> **Aim of the task**
Leave the pictures out. Copy every other part of the entries exactly.

Transcribed page contents:
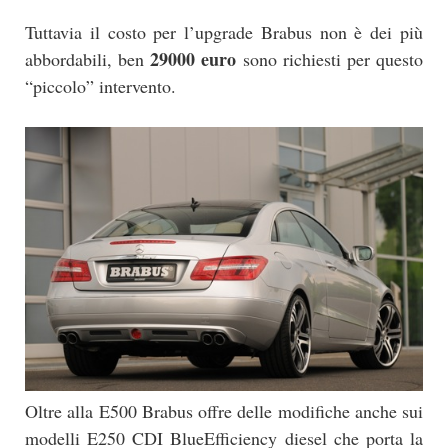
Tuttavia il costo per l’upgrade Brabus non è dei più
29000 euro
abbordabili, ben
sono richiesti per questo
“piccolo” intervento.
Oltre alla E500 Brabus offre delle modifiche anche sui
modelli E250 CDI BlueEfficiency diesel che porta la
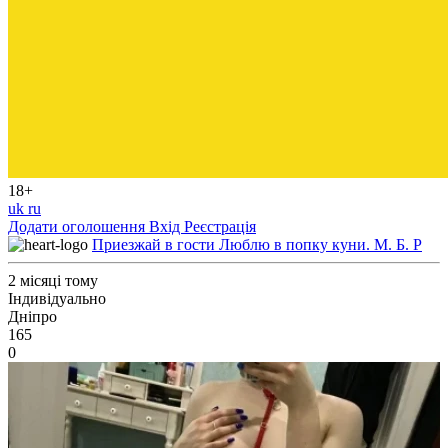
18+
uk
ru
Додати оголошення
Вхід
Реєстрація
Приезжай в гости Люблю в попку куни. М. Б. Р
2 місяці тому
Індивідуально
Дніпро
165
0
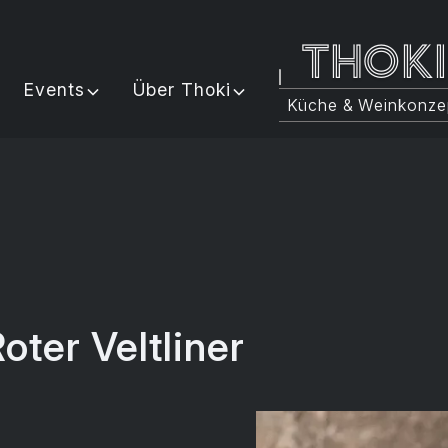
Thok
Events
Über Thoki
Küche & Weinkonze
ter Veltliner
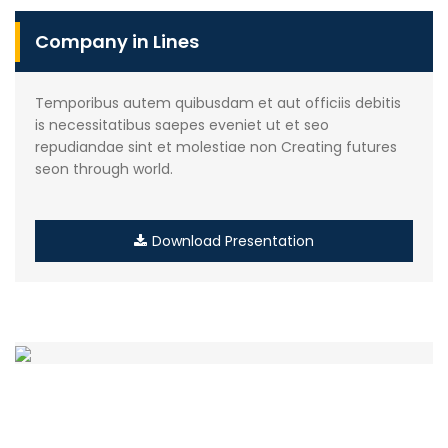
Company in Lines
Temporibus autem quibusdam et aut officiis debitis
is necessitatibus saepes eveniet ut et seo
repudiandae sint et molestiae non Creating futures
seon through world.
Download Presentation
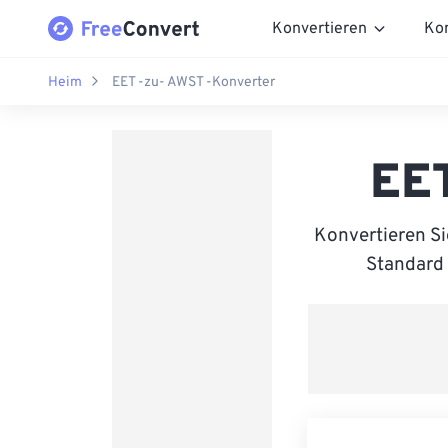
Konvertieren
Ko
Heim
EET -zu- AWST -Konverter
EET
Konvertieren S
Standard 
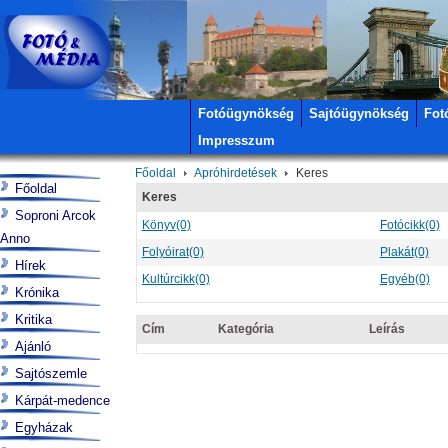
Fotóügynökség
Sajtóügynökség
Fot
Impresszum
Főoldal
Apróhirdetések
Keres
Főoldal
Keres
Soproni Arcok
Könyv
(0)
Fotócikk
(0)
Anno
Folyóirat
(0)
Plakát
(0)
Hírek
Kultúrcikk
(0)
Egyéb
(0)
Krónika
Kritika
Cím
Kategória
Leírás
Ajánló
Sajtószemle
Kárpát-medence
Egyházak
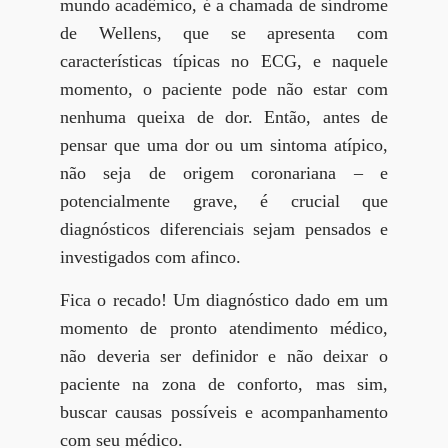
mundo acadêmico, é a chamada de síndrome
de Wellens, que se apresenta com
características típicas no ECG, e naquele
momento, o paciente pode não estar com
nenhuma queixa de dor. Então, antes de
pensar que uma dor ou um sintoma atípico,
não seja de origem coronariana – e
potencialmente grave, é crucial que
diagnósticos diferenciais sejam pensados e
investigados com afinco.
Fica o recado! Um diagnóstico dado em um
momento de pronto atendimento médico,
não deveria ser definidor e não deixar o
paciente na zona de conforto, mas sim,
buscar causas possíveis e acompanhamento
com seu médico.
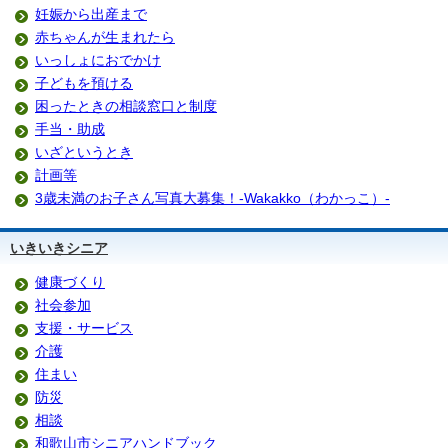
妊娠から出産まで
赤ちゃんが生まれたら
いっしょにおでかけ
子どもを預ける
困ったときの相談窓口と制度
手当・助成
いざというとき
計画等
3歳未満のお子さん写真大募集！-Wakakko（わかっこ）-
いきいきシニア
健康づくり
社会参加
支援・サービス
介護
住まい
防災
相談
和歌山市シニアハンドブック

> **Solution to this problem**
Tuttavia il costo per l’upgrade Brabus non è dei più
29000 euro
abbordabili, ben
sono richiesti per questo
“piccolo” intervento.
Oltre alla E500 Brabus offre delle modifiche anche sui
modelli E250 CDI BlueEfficiency diesel che porta la
18+
uk
ru
Додати оголошення
Вхід
Реєстрація
Приезжай в гости Люблю в попку куни. М. Б. Р
2 місяці тому
Індивідуально
Дніпро
165
0
Thok
Events
Über Thoki
Küche & Weinkonze
ter Veltliner
Company in Lines
Temporibus autem quibusdam et aut officiis debitis
is necessitatibus saepes eveniet ut et seo
repudiandae sint et molestiae non Creating futures
seon through world.
Download Presentation
Konvertieren
Ko
Heim
EET -zu- AWST -Konverter
EET
Konvertieren S
Standard 
Fotóügynökség
Sajtóügynökség
Fot
Impresszum
Főoldal
Apróhirdetések
Keres
Főoldal
Keres
Soproni Arcok
Könyv
(0)
Fotócikk
(0)
Anno
Folyóirat
(0)
Plakát
(0)
Hírek
Kultúrcikk
(0)
Egyéb
(0)
Krónika
Kritika
Cím
Kategória
Leírás
Ajánló
Sajtószemle
Kárpát-medence
Egyházak
mundo acadêmico, é a chamada de síndrome
de Wellens, que se apresenta com
características típicas no ECG, e naquele
momento, o paciente pode não estar com
nenhuma queixa de dor. Então, antes de
pensar que uma dor ou um sintoma atípico,
não seja de origem coronariana – e
potencialmente grave, é crucial que
diagnósticos diferenciais sejam pensados e
investigados com afinco.
Fica o recado! Um diagnóstico dado em um
momento de pronto atendimento médico,
não deveria ser definidor e não deixar o
paciente na zona de conforto, mas sim,
buscar causas possíveis e acompanhamento
com seu médico.
妊娠から出産まで
赤ちゃんが生まれたら
いっしょにおでかけ
子どもを預ける
困ったときの相談窓口と制度
手当・助成
いざというとき
計画等
3歳未満のお子さん写真大募集！-Wakakko（わかっこ）-
いきいきシニア
健康づくり
社会参加
支援・サービス
介護
住まい
防災
相談
和歌山市シニアハンドブック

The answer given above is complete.